The diagnosis of Noise Induced Hearing Loss (NIHL) is critical in medicolegal cases, where accurate diagnoses are essential. 

A recently published article provides an initial overview of a paper* by Lutman, de Carpentier & Green which investigates the specificity of the 2022 MLC (Moore, Lowe and Cox) guidelines compared to the established CLB (Coles, Lutman and Buffin) guidelines for diagnosing NIHL. 

Specificity “refers to the accuracy with which true negative cases … are identified correctly” and there are concerns that the MLC guidelines “may have unacceptably poor specificity”. “Poorer specificity is often described as an increased false-positive rate”.

Against that backdrop, the study applied the MLC guidelines and CLB guidelines to three data sets of audiological results. These each being cohorts of people where there was no significant or material noise exposure reported. As there has been no noise exposure there should be no NIHL diagnosis under the guidelines. The authors found that the MLC guidelines allowed for a far higher number of false positive results than the previous CLB guidelines.
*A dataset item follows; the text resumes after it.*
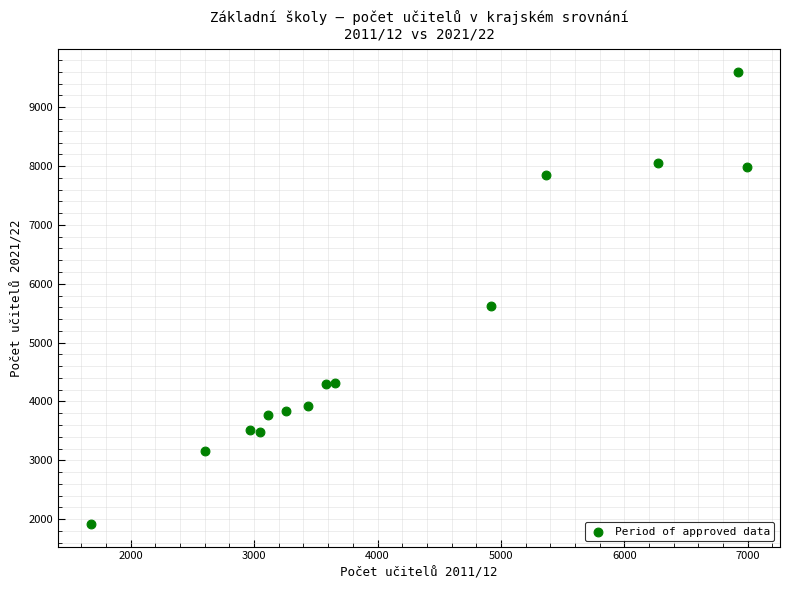

What Y value in the scatter plot is closest to 5759?

5618.7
For the procedure applicable to steady broadband noise exposure within the MLC guidelines, the false positive rate averaged 56% in the population samples, compared to 31% for the CLB guidelines. For exposure to intense impulse sounds the false positive rate was 70%. For exposure to intense tones the false positive rate reached 80%.

The paper suggests that even the false positive rate of about 30% for the CLB guidelines is arguably too high. They suggest that increasing the notch/bulge requirement from 10 to 15 dB would decrease the false positive rate by about 10 percentage points. This comment is particularly noteworthy, and it will be interesting to see if it is taken into consideration in cases going forward.

The paper in particular criticises the MLC guidelines for a lack of guidance on how to deal with cases where hearing loss is asymmetrical. It also found that the MLC guidelines lack of correction at 6kHz when TDH-39 earphones are used, increases false positive rates by about 20%. 

Finally, it concludes by stating that “The utility of guidelines that produce high false positive rates in a medicolegal context is questionable.” 

It will be interesting to see how these findings are interpreted going forward.

 

*The published has noted that paper “is a preprint and has not been peer reviewed. Data may be preliminary.”